Wednesday 8 August 2012

My liaison with Helen has lasted four years. Our longevitiy is based on the understanding, one I had very early on, that it would only work between us if she had all the power. This is her prerogative because, in short, we don't get on very well. As a gentlemen, I owe her the power if we are to continue sexual relations. So she will finish with me, have other affairs, then start with me again. While she can occasionally split off her sexual and emotional life, my ability to do so is much greater, if not infinite. As she will always hurt more than me, so I owe her. If that means being summoned to Legoland, fine.

She was on a bench, near The Land of the Vikings. I was happy to see her gazing at people as they passed. Obviously there were no weighty issues going on, I was forgiven. Every adult in the whole place looked stunned with boredom. Helen, in fact, seemed to be the only person with any curiosity. It made her, wearing a denim skirt and white shirt, very attractive. If only we didn't have to speak.

Shall we have ice cream?

She pulled a face. Tea?

We headed for a kiosk. Why do people come here?

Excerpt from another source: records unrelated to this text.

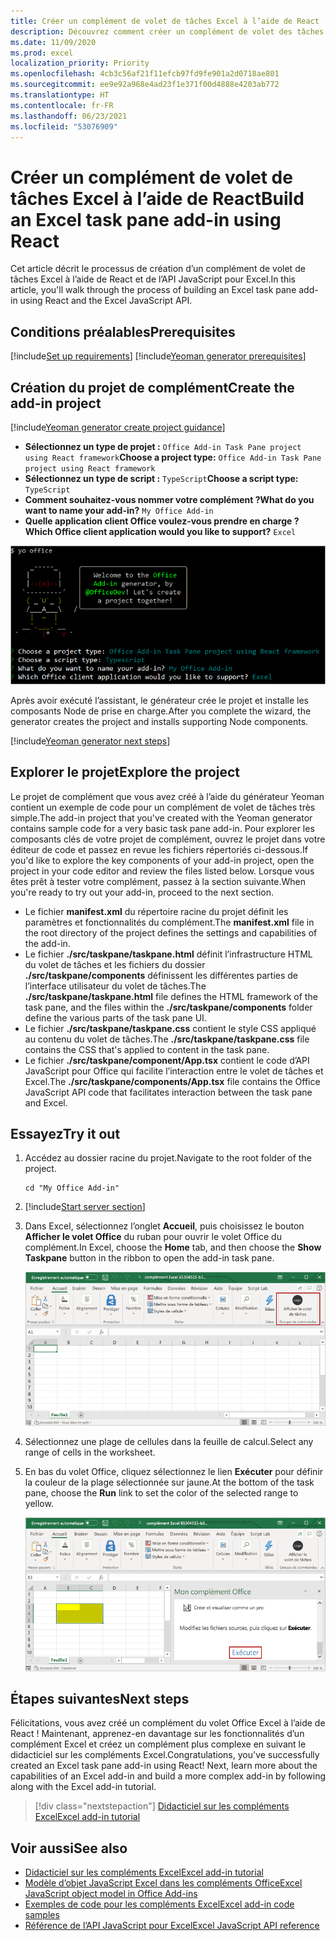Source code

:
 ```yaml
---
title: Créer un complément de volet de tâches Excel à l’aide de React
description: Découvrez comment créer un complément de volet des tâches Excel simple à l’aide de l’API JavaScript et de React pour Office.
ms.date: 11/09/2020
ms.prod: excel
localization_priority: Priority
ms.openlocfilehash: 4cb3c56af21f11efcb97fd9fe901a2d0718ae801
ms.sourcegitcommit: ee9e92a968e4ad23f1e371f00d4888e4203ab772
ms.translationtype: HT
ms.contentlocale: fr-FR
ms.lasthandoff: 06/23/2021
ms.locfileid: "53076909"
---
```

# <a name="build-an-excel-task-pane-add-in-using-react"></a><span data-ttu-id="3c6a5-103">Créer un complément de volet de tâches Excel à l’aide de React</span><span class="sxs-lookup"><span data-stu-id="3c6a5-103">Build an Excel task pane add-in using React</span></span>

<span data-ttu-id="3c6a5-104">Cet article décrit le processus de création d’un complément de volet de tâches Excel à l’aide de React et de l’API JavaScript pour Excel.</span><span class="sxs-lookup"><span data-stu-id="3c6a5-104">In this article, you'll walk through the process of building an Excel task pane add-in using React and the Excel JavaScript API.</span></span>

## <a name="prerequisites"></a><span data-ttu-id="3c6a5-105">Conditions préalables</span><span class="sxs-lookup"><span data-stu-id="3c6a5-105">Prerequisites</span></span>

[!include[Set up requirements](../includes/set-up-dev-environment-beforehand.md)]
[!include[Yeoman generator prerequisites](../includes/quickstart-yo-prerequisites.md)]

## <a name="create-the-add-in-project"></a><span data-ttu-id="3c6a5-106">Création du projet de complément</span><span class="sxs-lookup"><span data-stu-id="3c6a5-106">Create the add-in project</span></span>

[!include[Yeoman generator create project guidance](../includes/yo-office-command-guidance.md)]

- <span data-ttu-id="3c6a5-107">**Sélectionnez un type de projet :** `Office Add-in Task Pane project using React framework`</span><span class="sxs-lookup"><span data-stu-id="3c6a5-107">**Choose a project type:** `Office Add-in Task Pane project using React framework`</span></span>
- <span data-ttu-id="3c6a5-108">**Sélectionnez un type de script :** `TypeScript`</span><span class="sxs-lookup"><span data-stu-id="3c6a5-108">**Choose a script type:** `TypeScript`</span></span>
- <span data-ttu-id="3c6a5-109">**Comment souhaitez-vous nommer votre complément ?**</span><span class="sxs-lookup"><span data-stu-id="3c6a5-109">**What do you want to name your add-in?**</span></span> `My Office Add-in`
- <span data-ttu-id="3c6a5-110">**Quelle application client Office voulez-vous prendre en charge ?**</span><span class="sxs-lookup"><span data-stu-id="3c6a5-110">**Which Office client application would you like to support?**</span></span> `Excel`

![Capture d’écran de l’interface de ligne de commande du générateur de compléments Yeoman Office, avec le type de projet défini sur l’infrastructure React.](../images/yo-office-excel-react-2.png)

<span data-ttu-id="3c6a5-112">Après avoir exécuté l’assistant, le générateur crée le projet et installe les composants Node de prise en charge.</span><span class="sxs-lookup"><span data-stu-id="3c6a5-112">After you complete the wizard, the generator creates the project and installs supporting Node components.</span></span>

[!include[Yeoman generator next steps](../includes/yo-office-next-steps.md)]

## <a name="explore-the-project"></a><span data-ttu-id="3c6a5-113">Explorer le projet</span><span class="sxs-lookup"><span data-stu-id="3c6a5-113">Explore the project</span></span>

<span data-ttu-id="3c6a5-114">Le projet de complément que vous avez créé à l’aide du générateur Yeoman contient un exemple de code pour un complément de volet de tâches très simple.</span><span class="sxs-lookup"><span data-stu-id="3c6a5-114">The add-in project that you've created with the Yeoman generator contains sample code for a very basic task pane add-in.</span></span> <span data-ttu-id="3c6a5-115">Pour explorer les composants clés de votre projet de complément, ouvrez le projet dans votre éditeur de code et passez en revue les fichiers répertoriés ci-dessous.</span><span class="sxs-lookup"><span data-stu-id="3c6a5-115">If you'd like to explore the key components of your add-in project, open the project in your code editor and review the files listed below.</span></span> <span data-ttu-id="3c6a5-116">Lorsque vous êtes prêt à tester votre complément, passez à la section suivante.</span><span class="sxs-lookup"><span data-stu-id="3c6a5-116">When you're ready to try out your add-in, proceed to the next section.</span></span>

- <span data-ttu-id="3c6a5-117">Le fichier **manifest.xml** du répertoire racine du projet définit les paramètres et fonctionnalités du complément.</span><span class="sxs-lookup"><span data-stu-id="3c6a5-117">The **manifest.xml** file in the root directory of the project defines the settings and capabilities of the add-in.</span></span>
- <span data-ttu-id="3c6a5-118">Le fichier **./src/taskpane/taskpane.html** définit l’infrastructure HTML du volet de tâches et les fichiers du dossier **./src/taskpane/components** définissent les différentes parties de l’interface utilisateur du volet de tâches.</span><span class="sxs-lookup"><span data-stu-id="3c6a5-118">The **./src/taskpane/taskpane.html** file defines the HTML framework of the task pane, and the files within the **./src/taskpane/components** folder define the various parts of the task pane UI.</span></span>
- <span data-ttu-id="3c6a5-119">Le fichier **./src/taskpane/taskpane.css** contient le style CSS appliqué au contenu du volet de tâches.</span><span class="sxs-lookup"><span data-stu-id="3c6a5-119">The **./src/taskpane/taskpane.css** file contains the CSS that's applied to content in the task pane.</span></span>
- <span data-ttu-id="3c6a5-120">Le fichier **./src/taskpane/component/App.tsx** contient le code d’API JavaScript pour Office qui facilite l’interaction entre le volet de tâches et Excel.</span><span class="sxs-lookup"><span data-stu-id="3c6a5-120">The **./src/taskpane/components/App.tsx** file contains the Office JavaScript API code that facilitates interaction between the task pane and Excel.</span></span>

## <a name="try-it-out"></a><span data-ttu-id="3c6a5-121">Essayez</span><span class="sxs-lookup"><span data-stu-id="3c6a5-121">Try it out</span></span>

1. <span data-ttu-id="3c6a5-122">Accédez au dossier racine du projet.</span><span class="sxs-lookup"><span data-stu-id="3c6a5-122">Navigate to the root folder of the project.</span></span>

    ```command&nbsp;line
    cd "My Office Add-in"
    ```

2. [!include[Start server section](../includes/quickstart-yo-start-server-excel.md)] 

3. <span data-ttu-id="3c6a5-123">Dans Excel, sélectionnez l’onglet **Accueil**, puis choisissez le bouton **Afficher le volet Office** du ruban pour ouvrir le volet Office du complément.</span><span class="sxs-lookup"><span data-stu-id="3c6a5-123">In Excel, choose the **Home** tab, and then choose the **Show Taskpane** button in the ribbon to open the add-in task pane.</span></span>

    ![Capture d’écran du menu Accueil d’Excel, avec le bouton Afficher le volet Office mis en évidence.](../images/excel-quickstart-addin-3b.png)

4. <span data-ttu-id="3c6a5-125">Sélectionnez une plage de cellules dans la feuille de calcul.</span><span class="sxs-lookup"><span data-stu-id="3c6a5-125">Select any range of cells in the worksheet.</span></span>

5. <span data-ttu-id="3c6a5-126">En bas du volet Office, cliquez sélectionnez le lien **Exécuter** pour définir la couleur de la plage sélectionnée sur jaune.</span><span class="sxs-lookup"><span data-stu-id="3c6a5-126">At the bottom of the task pane, choose the **Run** link to set the color of the selected range to yellow.</span></span>

    ![Capture d’écran d’Excel, avec le volet Office du complément ouvert et le bouton Exécuter mis en surbrillance dans ce volet.](../images/excel-quickstart-addin-3c.png)

## <a name="next-steps"></a><span data-ttu-id="3c6a5-128">Étapes suivantes</span><span class="sxs-lookup"><span data-stu-id="3c6a5-128">Next steps</span></span>

<span data-ttu-id="3c6a5-p102">Félicitations, vous avez créé un complément du volet Office Excel à l’aide de React ! Maintenant, apprenez-en davantage sur les fonctionnalités d’un complément Excel et créez un complément plus complexe en suivant le didacticiel sur les compléments Excel.</span><span class="sxs-lookup"><span data-stu-id="3c6a5-p102">Congratulations, you've successfully created an Excel task pane add-in using React! Next, learn more about the capabilities of an Excel add-in and build a more complex add-in by following along with the Excel add-in tutorial.</span></span>

> [!div class="nextstepaction"]
> [<span data-ttu-id="3c6a5-131">Didacticiel sur les compléments Excel</span><span class="sxs-lookup"><span data-stu-id="3c6a5-131">Excel add-in tutorial</span></span>](../tutorials/excel-tutorial.md)

## <a name="see-also"></a><span data-ttu-id="3c6a5-132">Voir aussi</span><span class="sxs-lookup"><span data-stu-id="3c6a5-132">See also</span></span>

* [<span data-ttu-id="3c6a5-133">Didacticiel sur les compléments Excel</span><span class="sxs-lookup"><span data-stu-id="3c6a5-133">Excel add-in tutorial</span></span>](../tutorials/excel-tutorial.md)
* [<span data-ttu-id="3c6a5-134">Modèle d’objet JavaScript Excel dans les compléments Office</span><span class="sxs-lookup"><span data-stu-id="3c6a5-134">Excel JavaScript object model in Office Add-ins</span></span>](../excel/excel-add-ins-core-concepts.md)
* [<span data-ttu-id="3c6a5-135">Exemples de code pour les compléments Excel</span><span class="sxs-lookup"><span data-stu-id="3c6a5-135">Excel add-in code samples</span></span>](https://developer.microsoft.com/office/gallery/?filterBy=Samples,Excel)
* [<span data-ttu-id="3c6a5-136">Référence de l’API JavaScript pour Excel</span><span class="sxs-lookup"><span data-stu-id="3c6a5-136">Excel JavaScript API reference</span></span>](../reference/overview/excel-add-ins-reference-overview.md)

So they don't have to talk to each other, she said, smiling. For a moment, we were as close as we ever could be. To keep her in this calm, reflective mood it was best to ask direct, but tangenital questions.

Where are the kids?

She shrugged. You know, I thought I had accepted not having children of my own years ago. But it took me a lot longer, perhaps until recently.

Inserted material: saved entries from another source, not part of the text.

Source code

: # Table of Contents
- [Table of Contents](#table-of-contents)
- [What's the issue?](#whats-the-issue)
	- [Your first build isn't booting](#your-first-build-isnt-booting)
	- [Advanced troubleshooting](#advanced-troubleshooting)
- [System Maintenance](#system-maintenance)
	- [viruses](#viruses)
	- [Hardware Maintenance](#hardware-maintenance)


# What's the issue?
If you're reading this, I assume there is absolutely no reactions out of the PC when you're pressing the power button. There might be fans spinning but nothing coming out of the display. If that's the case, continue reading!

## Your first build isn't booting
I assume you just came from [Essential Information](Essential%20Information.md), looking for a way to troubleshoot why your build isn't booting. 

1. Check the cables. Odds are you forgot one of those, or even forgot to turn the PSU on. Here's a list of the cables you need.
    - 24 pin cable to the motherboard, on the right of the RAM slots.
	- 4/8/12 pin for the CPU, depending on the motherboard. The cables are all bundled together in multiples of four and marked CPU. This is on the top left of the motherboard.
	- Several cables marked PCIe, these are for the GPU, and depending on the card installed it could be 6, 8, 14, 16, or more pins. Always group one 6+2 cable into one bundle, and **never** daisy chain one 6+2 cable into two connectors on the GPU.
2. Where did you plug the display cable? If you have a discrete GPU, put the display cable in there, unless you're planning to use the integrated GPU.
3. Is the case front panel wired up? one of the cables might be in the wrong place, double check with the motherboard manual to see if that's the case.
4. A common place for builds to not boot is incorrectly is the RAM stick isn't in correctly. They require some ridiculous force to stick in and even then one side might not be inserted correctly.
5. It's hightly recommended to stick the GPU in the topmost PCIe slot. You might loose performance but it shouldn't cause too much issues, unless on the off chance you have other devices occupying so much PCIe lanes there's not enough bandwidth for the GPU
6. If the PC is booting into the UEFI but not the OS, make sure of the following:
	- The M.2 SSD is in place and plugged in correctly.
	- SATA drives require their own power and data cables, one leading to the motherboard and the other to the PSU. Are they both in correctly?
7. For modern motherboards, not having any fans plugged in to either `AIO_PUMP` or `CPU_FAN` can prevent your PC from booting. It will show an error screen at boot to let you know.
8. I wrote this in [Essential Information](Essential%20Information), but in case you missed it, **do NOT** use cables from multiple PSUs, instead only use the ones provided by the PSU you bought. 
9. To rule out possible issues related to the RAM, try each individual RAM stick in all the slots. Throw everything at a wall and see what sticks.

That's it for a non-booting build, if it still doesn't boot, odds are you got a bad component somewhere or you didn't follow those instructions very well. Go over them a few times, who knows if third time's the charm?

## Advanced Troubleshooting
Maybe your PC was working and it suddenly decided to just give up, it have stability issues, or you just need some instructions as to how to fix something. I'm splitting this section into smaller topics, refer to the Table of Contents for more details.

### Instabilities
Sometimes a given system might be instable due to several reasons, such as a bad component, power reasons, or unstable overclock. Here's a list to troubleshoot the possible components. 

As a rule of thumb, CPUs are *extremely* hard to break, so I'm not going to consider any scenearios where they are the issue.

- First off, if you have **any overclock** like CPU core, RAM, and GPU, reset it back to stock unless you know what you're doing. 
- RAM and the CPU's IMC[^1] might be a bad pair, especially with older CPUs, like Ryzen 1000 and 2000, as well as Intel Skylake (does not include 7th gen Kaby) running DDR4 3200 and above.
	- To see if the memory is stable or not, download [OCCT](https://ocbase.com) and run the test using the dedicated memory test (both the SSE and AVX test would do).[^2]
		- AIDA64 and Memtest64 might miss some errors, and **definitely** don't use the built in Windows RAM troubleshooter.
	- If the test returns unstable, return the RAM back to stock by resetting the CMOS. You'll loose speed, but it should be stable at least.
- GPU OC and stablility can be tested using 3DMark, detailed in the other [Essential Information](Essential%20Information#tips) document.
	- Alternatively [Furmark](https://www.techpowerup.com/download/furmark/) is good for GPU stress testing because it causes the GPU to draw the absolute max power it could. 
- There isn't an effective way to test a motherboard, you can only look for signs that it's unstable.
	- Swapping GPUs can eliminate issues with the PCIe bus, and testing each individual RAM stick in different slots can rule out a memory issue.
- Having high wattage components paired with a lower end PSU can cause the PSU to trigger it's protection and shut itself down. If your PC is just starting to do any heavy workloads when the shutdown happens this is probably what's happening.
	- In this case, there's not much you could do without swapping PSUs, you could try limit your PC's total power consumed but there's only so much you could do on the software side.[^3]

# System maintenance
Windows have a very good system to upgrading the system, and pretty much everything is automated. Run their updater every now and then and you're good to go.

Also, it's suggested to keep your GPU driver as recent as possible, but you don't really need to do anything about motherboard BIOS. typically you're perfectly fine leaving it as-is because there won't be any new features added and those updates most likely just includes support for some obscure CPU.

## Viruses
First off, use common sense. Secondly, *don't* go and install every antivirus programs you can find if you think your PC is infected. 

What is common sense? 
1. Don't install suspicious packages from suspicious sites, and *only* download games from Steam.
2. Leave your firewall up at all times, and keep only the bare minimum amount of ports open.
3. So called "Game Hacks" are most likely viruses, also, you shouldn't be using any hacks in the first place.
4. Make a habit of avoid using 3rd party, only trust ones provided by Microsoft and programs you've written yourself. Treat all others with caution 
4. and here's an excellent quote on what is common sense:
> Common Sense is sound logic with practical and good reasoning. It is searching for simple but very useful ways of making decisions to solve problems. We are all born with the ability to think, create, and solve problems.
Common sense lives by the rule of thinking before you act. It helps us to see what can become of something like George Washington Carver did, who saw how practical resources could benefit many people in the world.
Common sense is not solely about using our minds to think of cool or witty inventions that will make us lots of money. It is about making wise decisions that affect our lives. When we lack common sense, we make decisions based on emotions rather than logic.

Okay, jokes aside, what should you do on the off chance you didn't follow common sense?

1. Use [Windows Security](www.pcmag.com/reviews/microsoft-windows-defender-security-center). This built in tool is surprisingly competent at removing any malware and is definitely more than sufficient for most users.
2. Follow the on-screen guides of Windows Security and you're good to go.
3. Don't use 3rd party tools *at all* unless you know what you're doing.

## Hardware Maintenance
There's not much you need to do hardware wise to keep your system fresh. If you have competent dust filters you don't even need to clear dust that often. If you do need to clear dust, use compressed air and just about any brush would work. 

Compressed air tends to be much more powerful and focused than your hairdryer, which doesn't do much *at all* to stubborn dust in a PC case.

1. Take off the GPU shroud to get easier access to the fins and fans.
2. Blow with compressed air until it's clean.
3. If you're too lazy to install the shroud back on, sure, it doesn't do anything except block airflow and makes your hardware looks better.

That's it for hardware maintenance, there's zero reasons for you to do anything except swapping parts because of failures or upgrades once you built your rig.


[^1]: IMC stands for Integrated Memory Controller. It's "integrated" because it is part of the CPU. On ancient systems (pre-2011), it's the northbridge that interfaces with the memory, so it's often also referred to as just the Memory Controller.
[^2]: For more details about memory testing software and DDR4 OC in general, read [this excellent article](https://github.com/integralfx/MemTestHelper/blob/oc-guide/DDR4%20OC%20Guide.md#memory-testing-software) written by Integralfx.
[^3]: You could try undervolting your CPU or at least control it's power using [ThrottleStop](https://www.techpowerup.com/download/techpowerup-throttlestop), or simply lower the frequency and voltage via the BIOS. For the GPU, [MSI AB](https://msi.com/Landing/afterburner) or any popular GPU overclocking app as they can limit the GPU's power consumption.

I nodded, appreciating her honesty, but aware of looking as though I had always known this, which I had. She pointed to a patch of grass, near to a wooded area.  As we sat down with our teas, I was lost for tangenital questions so I responded like a therapist.

What does that acceptance feel like?

She looked sideways at me, as if surprising herself. Like a wide open field, she said.  For a moment, we saw the wide open field together. I had always expected my liasons with Helen to survive her other affairs. But for the first time I sensed this wide open field may not include me. If that was the case, I'd accept it. I want her to be happy with someone who loves her. Perhaps I had conveyed my thoughts because, turning to face her, I saw her pupils were dilated. She was aroused. Pressing her skirt over her knees, she stood up. I followed her into the wooded area. There was a large tree on a downward slope. With an ease that was practical rather than seductive, she undid my belt and leant against the tree. I lifted her skirt and put two fingers deep inside her. She squeezed hard. I put another finger inside. We held the position, and breathed evenly, not to orgasm, but as if trying to press our bodies into a memory.

Returning to the grass, we finished our tea. There was a text from Helen's stepdaughter. Where are the doughnuts!!! Making a decision not be sarcastic about her, Helen turned to me, as if confiding.

How's Thom?

Oh, he's  a complete nut case, I said, generously, as if my clever son were much harder work than her thick stepdaughter. And with that, perhaps closer than we'd ever been, I let her go back to them. It's possible that Helen and I will never liaise again, but perhaps I have helped her know her situation and, maybe, that is enough. On the way out, I decided to buy an ice cream.